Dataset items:
┌──

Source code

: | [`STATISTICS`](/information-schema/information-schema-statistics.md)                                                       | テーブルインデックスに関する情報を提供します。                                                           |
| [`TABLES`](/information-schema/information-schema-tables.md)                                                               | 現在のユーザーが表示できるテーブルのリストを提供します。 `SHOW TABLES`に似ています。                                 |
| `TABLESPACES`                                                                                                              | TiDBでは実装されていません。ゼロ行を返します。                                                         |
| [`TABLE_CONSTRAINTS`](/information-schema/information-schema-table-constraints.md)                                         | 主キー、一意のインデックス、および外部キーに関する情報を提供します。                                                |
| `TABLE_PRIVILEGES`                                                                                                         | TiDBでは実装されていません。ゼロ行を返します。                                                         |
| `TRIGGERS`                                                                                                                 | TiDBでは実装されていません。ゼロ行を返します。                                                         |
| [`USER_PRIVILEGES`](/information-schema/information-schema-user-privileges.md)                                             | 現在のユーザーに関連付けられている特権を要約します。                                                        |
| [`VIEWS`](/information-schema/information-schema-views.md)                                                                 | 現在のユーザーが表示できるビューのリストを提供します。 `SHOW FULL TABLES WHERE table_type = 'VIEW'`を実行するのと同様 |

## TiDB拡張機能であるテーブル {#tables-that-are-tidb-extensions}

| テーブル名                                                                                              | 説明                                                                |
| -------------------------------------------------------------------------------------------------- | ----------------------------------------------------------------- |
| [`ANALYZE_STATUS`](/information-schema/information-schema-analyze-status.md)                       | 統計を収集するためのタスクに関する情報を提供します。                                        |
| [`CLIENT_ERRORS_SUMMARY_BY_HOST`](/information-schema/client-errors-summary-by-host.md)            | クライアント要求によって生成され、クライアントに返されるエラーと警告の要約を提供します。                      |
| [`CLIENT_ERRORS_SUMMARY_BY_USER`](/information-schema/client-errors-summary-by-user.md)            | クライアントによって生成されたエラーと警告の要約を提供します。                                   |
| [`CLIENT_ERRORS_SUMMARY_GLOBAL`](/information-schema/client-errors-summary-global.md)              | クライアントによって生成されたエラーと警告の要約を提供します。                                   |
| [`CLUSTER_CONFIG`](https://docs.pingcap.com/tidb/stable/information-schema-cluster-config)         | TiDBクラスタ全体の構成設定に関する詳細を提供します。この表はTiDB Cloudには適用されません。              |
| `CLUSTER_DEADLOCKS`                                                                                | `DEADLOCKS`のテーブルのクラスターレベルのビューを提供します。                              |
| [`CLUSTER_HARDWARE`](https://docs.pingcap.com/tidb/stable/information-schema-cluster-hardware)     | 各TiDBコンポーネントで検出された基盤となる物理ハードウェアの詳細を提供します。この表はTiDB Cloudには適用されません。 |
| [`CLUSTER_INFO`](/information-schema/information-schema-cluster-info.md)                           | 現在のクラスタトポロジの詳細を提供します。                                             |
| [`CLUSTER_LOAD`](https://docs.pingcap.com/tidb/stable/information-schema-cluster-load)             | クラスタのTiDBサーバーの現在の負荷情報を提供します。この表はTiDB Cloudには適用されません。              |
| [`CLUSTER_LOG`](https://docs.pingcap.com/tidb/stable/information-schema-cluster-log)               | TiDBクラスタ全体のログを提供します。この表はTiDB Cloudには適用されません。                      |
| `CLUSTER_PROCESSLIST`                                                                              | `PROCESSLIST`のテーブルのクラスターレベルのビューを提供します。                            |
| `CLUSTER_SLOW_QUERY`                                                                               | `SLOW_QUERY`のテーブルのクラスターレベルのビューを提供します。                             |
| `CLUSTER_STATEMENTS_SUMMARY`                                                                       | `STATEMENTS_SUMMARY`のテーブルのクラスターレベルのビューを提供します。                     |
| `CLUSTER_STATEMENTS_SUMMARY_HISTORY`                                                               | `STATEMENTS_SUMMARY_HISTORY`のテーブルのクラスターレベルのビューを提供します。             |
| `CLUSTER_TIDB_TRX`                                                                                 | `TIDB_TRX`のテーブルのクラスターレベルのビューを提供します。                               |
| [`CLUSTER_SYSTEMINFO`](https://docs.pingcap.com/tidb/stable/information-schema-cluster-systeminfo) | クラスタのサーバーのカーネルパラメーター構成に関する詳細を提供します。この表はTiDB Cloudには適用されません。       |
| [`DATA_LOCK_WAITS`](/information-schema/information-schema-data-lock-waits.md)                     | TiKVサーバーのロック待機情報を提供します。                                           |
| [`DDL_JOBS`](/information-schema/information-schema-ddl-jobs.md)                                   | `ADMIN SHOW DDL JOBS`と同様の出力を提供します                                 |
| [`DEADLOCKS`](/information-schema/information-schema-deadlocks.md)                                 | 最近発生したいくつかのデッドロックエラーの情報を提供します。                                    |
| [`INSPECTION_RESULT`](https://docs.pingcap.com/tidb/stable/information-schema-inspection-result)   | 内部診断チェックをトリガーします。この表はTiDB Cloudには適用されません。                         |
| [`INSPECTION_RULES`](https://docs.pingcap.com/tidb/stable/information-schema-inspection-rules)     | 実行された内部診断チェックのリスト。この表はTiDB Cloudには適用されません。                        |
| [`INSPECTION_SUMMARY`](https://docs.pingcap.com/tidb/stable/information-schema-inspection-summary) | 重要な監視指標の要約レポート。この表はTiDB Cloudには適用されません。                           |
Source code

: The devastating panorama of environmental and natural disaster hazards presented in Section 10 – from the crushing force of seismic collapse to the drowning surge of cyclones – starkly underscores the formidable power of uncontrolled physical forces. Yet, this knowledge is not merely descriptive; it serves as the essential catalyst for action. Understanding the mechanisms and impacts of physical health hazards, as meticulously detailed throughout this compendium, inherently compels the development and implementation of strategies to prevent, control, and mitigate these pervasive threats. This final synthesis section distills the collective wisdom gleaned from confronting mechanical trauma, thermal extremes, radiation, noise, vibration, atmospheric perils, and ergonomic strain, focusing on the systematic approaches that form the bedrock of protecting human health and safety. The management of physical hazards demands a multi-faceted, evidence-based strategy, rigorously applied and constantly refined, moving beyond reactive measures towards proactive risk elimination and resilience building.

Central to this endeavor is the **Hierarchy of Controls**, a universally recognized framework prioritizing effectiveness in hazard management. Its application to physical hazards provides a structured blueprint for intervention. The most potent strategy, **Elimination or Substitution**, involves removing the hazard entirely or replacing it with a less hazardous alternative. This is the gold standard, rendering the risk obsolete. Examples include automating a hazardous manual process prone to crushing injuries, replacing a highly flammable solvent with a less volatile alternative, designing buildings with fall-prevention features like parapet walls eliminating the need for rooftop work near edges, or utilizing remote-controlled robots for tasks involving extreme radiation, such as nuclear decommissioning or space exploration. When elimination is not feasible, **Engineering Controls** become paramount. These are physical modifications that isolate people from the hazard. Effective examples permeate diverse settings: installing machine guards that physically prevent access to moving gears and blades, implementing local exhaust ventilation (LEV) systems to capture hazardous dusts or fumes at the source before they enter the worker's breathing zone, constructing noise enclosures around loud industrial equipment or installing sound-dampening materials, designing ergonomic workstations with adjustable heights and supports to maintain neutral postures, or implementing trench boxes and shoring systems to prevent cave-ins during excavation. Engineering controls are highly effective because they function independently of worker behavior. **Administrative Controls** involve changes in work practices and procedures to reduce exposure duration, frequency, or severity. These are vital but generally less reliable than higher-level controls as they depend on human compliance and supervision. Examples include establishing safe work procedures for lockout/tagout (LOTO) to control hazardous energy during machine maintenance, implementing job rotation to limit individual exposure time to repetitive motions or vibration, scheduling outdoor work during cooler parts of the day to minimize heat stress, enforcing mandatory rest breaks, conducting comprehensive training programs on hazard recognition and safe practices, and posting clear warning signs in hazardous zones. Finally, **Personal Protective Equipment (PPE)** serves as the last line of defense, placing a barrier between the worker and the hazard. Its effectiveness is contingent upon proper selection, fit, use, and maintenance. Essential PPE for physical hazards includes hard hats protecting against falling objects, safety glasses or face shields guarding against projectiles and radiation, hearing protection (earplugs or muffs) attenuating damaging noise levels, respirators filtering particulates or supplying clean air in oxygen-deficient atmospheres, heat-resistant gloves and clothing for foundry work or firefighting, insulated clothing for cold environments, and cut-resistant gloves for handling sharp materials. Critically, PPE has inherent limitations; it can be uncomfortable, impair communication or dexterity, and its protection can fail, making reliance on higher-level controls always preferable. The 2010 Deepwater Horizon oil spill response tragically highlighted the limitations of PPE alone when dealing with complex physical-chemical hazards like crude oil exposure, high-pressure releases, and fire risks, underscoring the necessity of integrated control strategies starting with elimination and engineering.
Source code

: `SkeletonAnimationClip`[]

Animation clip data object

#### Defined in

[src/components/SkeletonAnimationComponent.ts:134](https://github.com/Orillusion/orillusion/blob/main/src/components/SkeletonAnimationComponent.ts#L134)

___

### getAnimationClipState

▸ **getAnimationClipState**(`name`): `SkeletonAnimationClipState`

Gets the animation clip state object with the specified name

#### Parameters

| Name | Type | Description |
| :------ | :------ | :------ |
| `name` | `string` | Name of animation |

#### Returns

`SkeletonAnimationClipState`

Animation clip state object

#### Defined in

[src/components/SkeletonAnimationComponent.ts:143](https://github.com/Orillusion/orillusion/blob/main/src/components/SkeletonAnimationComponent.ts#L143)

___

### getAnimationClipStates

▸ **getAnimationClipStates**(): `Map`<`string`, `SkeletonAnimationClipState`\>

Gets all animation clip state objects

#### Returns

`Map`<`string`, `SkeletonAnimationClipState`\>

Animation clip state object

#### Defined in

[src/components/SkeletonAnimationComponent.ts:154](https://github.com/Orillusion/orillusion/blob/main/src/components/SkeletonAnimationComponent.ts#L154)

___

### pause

└──

• **WHAT YOU HAVE TO DO**
Your reply is one number: how many lines of the records above contain the word "components".

• **FINISHED TASK**
3